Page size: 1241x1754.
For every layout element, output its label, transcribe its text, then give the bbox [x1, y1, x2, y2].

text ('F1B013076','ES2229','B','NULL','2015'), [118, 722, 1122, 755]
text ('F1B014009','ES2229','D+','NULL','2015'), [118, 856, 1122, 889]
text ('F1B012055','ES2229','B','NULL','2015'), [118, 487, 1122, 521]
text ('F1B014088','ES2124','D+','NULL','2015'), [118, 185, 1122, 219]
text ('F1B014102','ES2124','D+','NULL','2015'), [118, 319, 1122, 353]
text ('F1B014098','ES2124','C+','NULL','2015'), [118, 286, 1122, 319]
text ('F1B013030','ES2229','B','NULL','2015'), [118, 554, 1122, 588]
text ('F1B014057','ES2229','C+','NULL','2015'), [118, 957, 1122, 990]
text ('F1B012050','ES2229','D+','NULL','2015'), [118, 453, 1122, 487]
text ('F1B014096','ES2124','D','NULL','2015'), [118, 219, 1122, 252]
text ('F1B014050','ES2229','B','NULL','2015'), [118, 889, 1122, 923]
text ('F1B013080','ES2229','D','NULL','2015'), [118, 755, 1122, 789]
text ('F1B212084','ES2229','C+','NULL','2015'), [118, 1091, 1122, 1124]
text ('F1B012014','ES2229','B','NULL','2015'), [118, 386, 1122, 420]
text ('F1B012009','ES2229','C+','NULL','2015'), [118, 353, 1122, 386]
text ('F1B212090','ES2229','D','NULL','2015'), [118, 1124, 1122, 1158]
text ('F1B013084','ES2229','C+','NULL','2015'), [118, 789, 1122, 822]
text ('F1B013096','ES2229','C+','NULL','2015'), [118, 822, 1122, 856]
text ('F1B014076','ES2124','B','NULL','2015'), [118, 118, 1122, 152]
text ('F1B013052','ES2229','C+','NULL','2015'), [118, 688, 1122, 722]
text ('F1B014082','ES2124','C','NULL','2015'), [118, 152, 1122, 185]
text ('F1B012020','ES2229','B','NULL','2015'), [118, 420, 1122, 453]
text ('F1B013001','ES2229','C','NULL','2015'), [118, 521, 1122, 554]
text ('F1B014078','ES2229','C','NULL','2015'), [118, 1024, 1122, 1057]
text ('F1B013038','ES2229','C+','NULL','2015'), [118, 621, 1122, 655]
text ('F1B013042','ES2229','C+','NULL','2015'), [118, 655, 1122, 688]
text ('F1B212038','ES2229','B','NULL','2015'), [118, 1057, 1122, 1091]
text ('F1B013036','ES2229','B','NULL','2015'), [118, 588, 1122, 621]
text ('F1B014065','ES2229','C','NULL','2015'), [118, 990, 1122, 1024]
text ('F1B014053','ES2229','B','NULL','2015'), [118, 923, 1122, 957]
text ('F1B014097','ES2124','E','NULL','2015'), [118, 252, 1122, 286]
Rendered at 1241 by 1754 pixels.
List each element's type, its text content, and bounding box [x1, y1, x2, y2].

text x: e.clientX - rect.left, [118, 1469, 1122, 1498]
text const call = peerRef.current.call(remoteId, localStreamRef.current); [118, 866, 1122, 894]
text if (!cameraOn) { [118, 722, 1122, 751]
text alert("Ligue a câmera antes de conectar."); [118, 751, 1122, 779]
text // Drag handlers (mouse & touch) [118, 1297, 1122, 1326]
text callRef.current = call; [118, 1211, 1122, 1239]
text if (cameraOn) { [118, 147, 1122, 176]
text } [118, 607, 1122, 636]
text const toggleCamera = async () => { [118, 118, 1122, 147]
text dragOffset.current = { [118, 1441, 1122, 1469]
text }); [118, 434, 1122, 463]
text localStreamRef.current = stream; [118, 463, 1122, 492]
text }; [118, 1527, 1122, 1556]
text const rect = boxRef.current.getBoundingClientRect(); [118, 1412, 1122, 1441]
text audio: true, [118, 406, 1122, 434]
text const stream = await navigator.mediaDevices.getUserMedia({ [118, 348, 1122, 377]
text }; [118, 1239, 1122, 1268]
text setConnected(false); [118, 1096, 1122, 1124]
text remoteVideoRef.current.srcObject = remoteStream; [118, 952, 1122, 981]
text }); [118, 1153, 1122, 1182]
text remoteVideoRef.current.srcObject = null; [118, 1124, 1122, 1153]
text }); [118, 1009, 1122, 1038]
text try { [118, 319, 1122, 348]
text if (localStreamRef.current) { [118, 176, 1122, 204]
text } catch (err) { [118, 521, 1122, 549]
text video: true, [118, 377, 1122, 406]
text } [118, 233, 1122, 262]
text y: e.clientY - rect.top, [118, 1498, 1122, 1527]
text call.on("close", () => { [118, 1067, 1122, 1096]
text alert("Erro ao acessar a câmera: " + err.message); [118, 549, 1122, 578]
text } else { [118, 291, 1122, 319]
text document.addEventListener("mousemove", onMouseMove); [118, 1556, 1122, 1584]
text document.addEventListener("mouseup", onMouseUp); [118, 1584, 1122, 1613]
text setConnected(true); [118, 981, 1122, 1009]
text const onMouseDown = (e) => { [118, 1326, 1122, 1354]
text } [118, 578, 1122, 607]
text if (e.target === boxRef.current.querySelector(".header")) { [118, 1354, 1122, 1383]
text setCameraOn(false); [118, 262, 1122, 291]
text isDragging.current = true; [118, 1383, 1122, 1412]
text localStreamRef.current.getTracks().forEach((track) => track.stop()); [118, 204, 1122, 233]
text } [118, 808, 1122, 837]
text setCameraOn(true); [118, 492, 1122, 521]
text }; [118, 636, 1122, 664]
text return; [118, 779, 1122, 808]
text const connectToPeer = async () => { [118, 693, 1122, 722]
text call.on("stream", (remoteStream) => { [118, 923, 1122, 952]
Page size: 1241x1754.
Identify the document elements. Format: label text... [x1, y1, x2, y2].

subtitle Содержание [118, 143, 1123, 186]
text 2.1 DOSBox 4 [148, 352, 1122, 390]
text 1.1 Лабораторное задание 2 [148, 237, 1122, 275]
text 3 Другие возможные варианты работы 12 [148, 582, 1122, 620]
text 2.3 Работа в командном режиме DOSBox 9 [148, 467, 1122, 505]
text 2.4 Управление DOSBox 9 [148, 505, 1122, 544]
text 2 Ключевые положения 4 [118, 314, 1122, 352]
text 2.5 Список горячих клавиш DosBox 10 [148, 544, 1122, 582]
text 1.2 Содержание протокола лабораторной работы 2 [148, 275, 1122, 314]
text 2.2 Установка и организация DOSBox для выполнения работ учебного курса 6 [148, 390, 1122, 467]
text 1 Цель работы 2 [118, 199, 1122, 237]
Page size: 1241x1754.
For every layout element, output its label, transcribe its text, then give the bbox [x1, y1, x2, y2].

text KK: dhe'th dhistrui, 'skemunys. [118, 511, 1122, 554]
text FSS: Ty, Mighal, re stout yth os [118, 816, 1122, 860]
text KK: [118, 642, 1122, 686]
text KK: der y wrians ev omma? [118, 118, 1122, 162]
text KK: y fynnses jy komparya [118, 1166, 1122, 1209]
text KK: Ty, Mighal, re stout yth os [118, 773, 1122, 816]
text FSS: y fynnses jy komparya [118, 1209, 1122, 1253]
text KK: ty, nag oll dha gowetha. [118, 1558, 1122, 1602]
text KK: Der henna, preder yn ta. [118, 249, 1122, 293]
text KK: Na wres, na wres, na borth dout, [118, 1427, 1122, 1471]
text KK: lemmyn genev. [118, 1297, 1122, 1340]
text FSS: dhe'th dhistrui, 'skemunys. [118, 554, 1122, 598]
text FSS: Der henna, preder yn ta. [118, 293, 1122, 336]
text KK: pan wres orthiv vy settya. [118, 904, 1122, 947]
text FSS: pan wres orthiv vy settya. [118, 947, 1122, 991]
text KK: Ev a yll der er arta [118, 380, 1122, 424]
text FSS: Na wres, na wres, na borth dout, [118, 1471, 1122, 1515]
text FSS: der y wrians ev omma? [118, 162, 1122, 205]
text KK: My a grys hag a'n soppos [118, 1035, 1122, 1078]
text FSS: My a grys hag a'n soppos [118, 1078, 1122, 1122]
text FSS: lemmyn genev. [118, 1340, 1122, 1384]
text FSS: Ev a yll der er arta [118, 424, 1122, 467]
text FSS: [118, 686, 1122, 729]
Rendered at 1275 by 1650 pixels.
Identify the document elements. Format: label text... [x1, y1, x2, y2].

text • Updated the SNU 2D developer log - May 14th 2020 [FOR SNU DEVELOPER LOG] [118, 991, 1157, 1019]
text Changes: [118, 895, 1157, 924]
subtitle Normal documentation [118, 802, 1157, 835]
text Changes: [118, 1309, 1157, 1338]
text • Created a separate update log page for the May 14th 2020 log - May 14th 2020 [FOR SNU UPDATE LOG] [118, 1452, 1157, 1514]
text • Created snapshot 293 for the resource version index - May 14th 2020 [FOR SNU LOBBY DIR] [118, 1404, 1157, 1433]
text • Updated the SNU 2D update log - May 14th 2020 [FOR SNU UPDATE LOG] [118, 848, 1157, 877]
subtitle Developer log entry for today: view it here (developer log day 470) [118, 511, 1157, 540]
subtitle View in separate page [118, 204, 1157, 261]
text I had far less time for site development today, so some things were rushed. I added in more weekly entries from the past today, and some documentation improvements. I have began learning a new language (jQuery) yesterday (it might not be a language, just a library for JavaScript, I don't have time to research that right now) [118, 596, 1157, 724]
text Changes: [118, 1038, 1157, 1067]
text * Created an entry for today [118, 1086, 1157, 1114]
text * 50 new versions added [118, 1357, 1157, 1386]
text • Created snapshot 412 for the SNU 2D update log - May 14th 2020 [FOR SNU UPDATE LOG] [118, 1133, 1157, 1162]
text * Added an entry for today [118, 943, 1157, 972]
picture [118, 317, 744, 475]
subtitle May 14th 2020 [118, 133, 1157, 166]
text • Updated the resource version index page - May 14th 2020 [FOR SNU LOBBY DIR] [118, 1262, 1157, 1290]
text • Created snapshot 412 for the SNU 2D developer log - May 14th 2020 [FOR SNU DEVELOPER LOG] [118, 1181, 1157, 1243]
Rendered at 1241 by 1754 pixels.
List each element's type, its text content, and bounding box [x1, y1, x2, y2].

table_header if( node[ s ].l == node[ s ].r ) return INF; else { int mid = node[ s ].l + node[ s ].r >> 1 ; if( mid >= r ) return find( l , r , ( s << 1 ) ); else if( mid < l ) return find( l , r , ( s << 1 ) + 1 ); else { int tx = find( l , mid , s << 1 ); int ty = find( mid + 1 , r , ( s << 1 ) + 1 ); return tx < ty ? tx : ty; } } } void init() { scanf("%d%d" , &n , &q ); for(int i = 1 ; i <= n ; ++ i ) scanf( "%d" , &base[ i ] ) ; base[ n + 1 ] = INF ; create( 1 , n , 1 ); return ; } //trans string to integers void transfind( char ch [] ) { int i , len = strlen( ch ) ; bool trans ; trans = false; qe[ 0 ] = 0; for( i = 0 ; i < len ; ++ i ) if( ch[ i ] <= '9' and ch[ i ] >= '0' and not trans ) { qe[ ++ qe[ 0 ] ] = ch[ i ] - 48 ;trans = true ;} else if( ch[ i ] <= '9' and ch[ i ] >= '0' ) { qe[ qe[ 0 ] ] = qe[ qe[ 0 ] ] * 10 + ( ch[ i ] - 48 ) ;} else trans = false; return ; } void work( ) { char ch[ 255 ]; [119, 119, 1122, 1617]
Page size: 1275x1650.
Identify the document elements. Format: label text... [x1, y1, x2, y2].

•••••

> _Written request_: Find every line in the material above that contains the string "else", matching case exactly, and copy each of those lines.

> _Finished exercise_:
text } else { [118, 291, 1122, 319]
table_header if( node[ s ].l == node[ s ].r ) return INF; else { int mid = node[ s ].l + node[ s ].r >> 1 ; if( mid >= r ) return find( l , r , ( s << 1 ) ); else if( mid < l ) return find( l , r , ( s << 1 ) + 1 ); else { int tx = find( l , mid , s << 1 ); int ty = find( mid + 1 , r , ( s << 1 ) + 1 ); return tx < ty ? tx : ty; } } } void init() { scanf("%d%d" , &n , &q ); for(int i = 1 ; i <= n ; ++ i ) scanf( "%d" , &base[ i ] ) ; base[ n + 1 ] = INF ; create( 1 , n , 1 ); return ; } //trans string to integers void transfind( char ch [] ) { int i , len = strlen( ch ) ; bool trans ; trans = false; qe[ 0 ] = 0; for( i = 0 ; i < len ; ++ i ) if( ch[ i ] <= '9' and ch[ i ] >= '0' and not trans ) { qe[ ++ qe[ 0 ] ] = ch[ i ] - 48 ;trans = true ;} else if( ch[ i ] <= '9' and ch[ i ] >= '0' ) { qe[ qe[ 0 ] ] = qe[ qe[ 0 ] ] * 10 + ( ch[ i ] - 48 ) ;} else trans = false; return ; } void work( ) { char ch[ 255 ]; [119, 119, 1122, 1617]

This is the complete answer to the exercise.